Commonwealth v. Weatherholtz

By Judge Dennis L. Hupp

The defendant, Christine Ann Weatherholtz, was indicted on seven felony counts. Specifically, she was charged with committing forgery on February 20, 2002, forgery and grand larceny on April 29,2002, forgery and grand larceny on May 14,2002, and forgery and grand larceny on May 29,2002. While the larceny charges were brought under Virginia Code § 18.2-95, the arguments of counsel would suggest that each alleged larcenous act can be fairly described as larceny by false pretense.

The defendant has filed a pre-trial motion to dismiss two of the larceny charges, contending that the Commonwealth’s case can show only one larceny and not three. While I believe that this issue would be better raised on a motion to strike at the conclusion of the Commonwealth’s evidence, I will address it pretrial on the proffers of evidence and arguments of counsel.

As I understand those proffers of evidence, the defendant stole blank checks from one victim and thereafter forged four checks, each on a different date. Three of those checks were presented for payment at the Front Royal Credit Union, each on a different date corresponding with the date of the check. The cashing of each check whereby the defendant received money for the forged instrument is the basis of each larceny charge. As noted above, the defendant contends that these acts constituted one larceny under the “single larceny doctrine,” and the Commonwealth contends that there were three distinct and separate larcenies.

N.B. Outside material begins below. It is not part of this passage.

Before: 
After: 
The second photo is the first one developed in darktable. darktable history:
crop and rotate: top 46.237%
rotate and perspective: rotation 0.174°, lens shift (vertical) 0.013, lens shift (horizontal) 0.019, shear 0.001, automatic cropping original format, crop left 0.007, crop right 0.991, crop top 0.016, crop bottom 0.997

*382The cases submitted by counsel are instructive and helpful. “A series of larcenous acts will be considered a single count of larceny if they ‘are done pursuant to a single impulse and in execution of a general fraudulent scheme’.” Acey v. Commonwealth, 29 Va. App. 240, 247, 511 S.E.2d 429 (1999), citing West v. Commonwealth, 125 Va. 747, 754, 99 S.E. 654 (1919). The following factors must be considered in determining whether there was one larceny or separate larcenies: (1) the location of the items taken, (2) the lapse of time between the takings, (3) the general and specific intent of the taker, (4) the number of owners of the items taken, and (5) whether intervening events occurred between the takings. Acey, 29 Va. App. at 247. The primary factor is the intent of the thief. Richardson v. Commonwealth, 25 Va. App. 491, 497, 489 S.E.2d 697 (1997).

“A single, general scheme to commit a series of larcenies at different times and locations does not transform multiple separate and discrete crimes into a single offense.” 25 Va. App. at 498. Even though the larcenous acts may have been committed pursuant to a general scheme or intent to steal, the crucial inquiry is “whether the thief was acting under the same impulse to steal at the time of both thefts.” Id.

In the present case, although the checks were taken at the same time, three checks were passed at different times albeit at the same location. A number of days elapsed between each uttering and, hence, between each larceny by false pretense. This does not suggest that the defendant was acting under the same “impulse,” and I believe that these circumstances show three discrete larcenies. In Richardson, the full Court of Appeals approved of the panel’s decision to consider thefts perpetrated by the same defendant on the same day but on different floors of MCV Hospital to be different larcenies, while ruling that the thefts of two purses at the same nurses’ station constituted one larceny. The court specifically noted that the thefts on the other floors did not result from the same impulse to steal.

In Millard v. Commonwealth, 34 Va. App. 202, 539 S.E.2d 84 (2000), it is specifically held that larceny by false pretense is a type of larceny subject to the single larceny doctrine. In that case, cited by the defendant, the three checks were all uttered at the same time and place and one lump sum, representing the total of the three checks, was delivered to the thief by the bank teller who cashed the checks. In those circumstances, the court held that there was one larceny and not three. Our case is materially different in that the three checks were uttered at three different times each separated by a number of days. The defendant acted on three different “impulses to steal.”

Please understand that nothing herein is a finding of guilt or reflective of any predisposition of the Court. The case will be decided by the trier of fact on *383the evidence presented at trial. I have addressed the issue in the manner I have because it was presented to the Court pre-trial on amotion to dismiss counts of the indictment.

This case is set for trial on January 14,2003.